Counter here: When I wanted to switch from TurboPascal during school (14y/15y) to C++ (because it was "more cool" and that was the tool that the 'big boy' game-dev-pros were, we thought), it was so damn hard for me - really! I was struggling so massivly, I head massive problems with this pointer stuff - it took me years to fully understand it.

And I was hell-bad at math in school (or maybe just too lazy), the only thing to which I a relation was all this geometric stuff (because this was needed for .. game dev! :-D )

Pointers are famously difficult to learn and reason about even though the basic principles are simple.

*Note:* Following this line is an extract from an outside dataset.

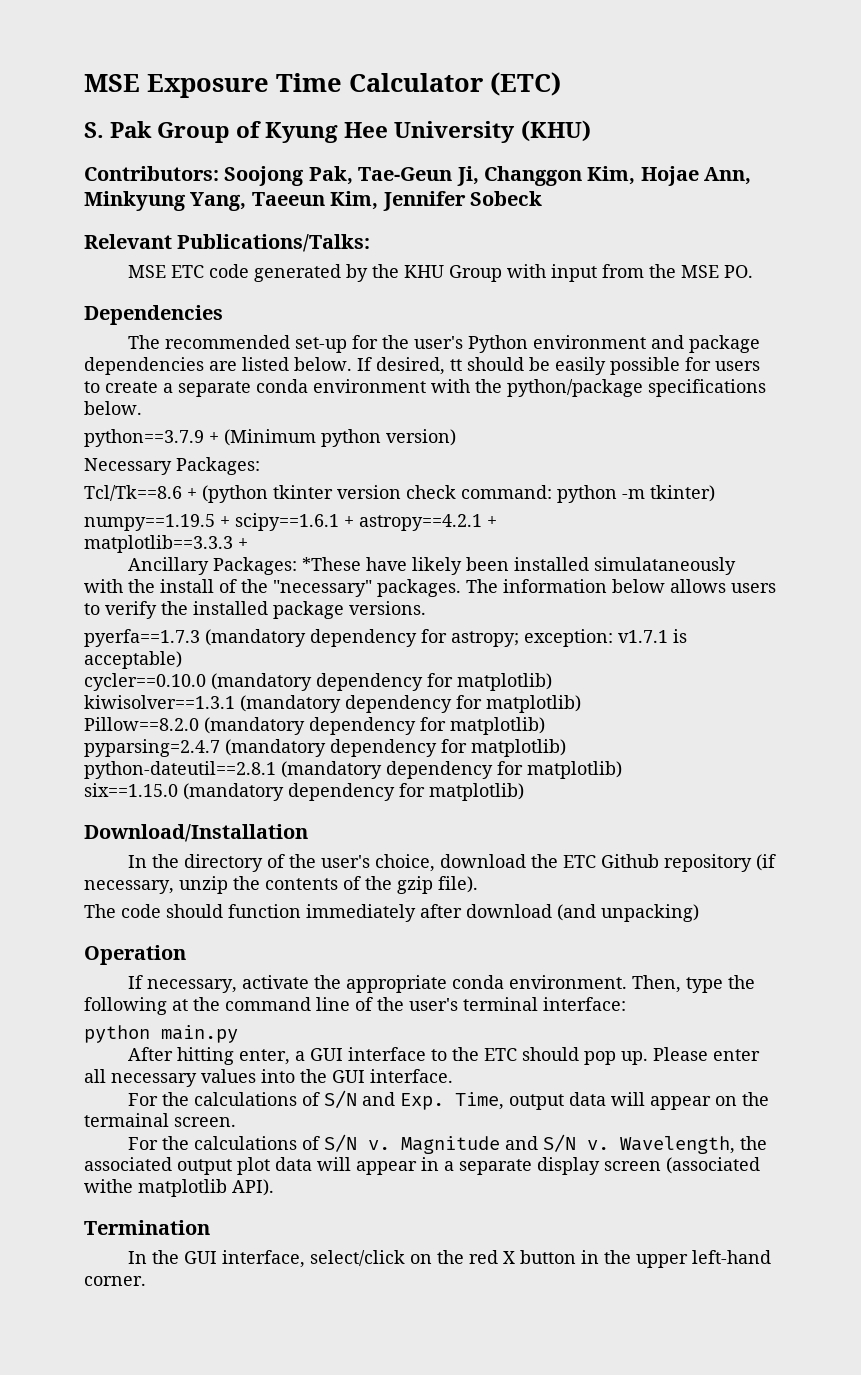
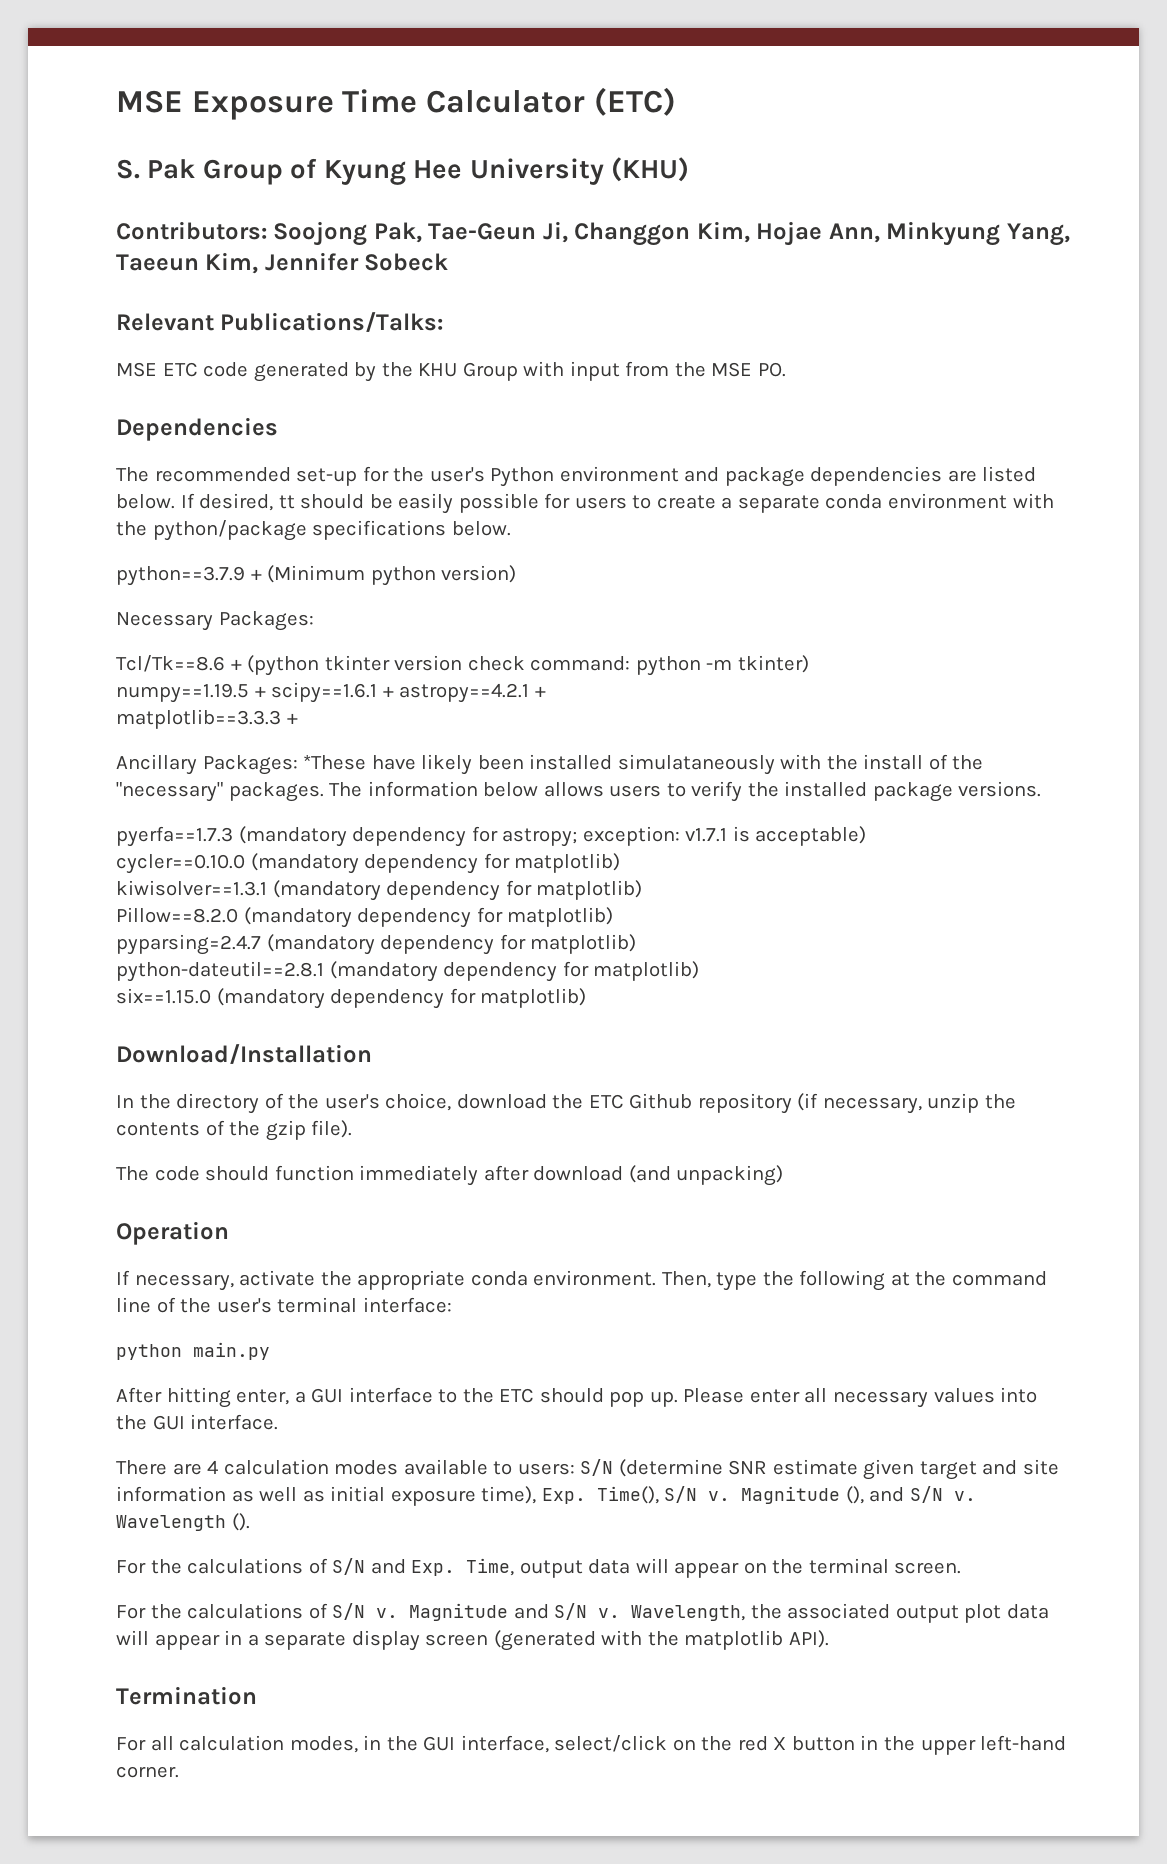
(453, 1076) none -> [116,1459,1060,1480] [116,1486,976,1506] [116,1513,250,1531] // There are 4 calculation modes available to users: S/N (determine SNR estimate given target and site information as well as initial exposure time), Exp. Time(), S/N v. Magnitude (), and S/N v. Wavelength ().
[84,1113,169,1127] termainal -> [808,1558,889,1574] terminal
[666,1157,760,1174] [84,1179,133,1193] (associated withe -> [493,1630,679,1651] (generated with the
[127,1251,147,1264] In -> [116,1735,382,1753] For all calculation modes, in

Programming in a style that requires direct manipulation of pointers when it's not actually necessary is usually regarded as unwise because it's so hard to get right.

  • OP had no problem with pointers prior to trying C++. I think there is a case to be made that C(++) makes pointers unnecessarily confusing and there is no real disconnect between understanding pointers in theory and in practice otherwise

    • And C++ makes everything extra confusing with the capability of operator overloading.

      That has to be one of the worst features ever added to a language.

      1 reply →

    • > I head massive problems with this pointer stuff

      no, OP explicitly had problem after getting introduced to pointer concept

  • Pointers aren't hard, it's C/C++ that make them complicated. Addresses and indirection in any assembly language are simple and straightforward, easy and even intuitive once you start actually writing programs.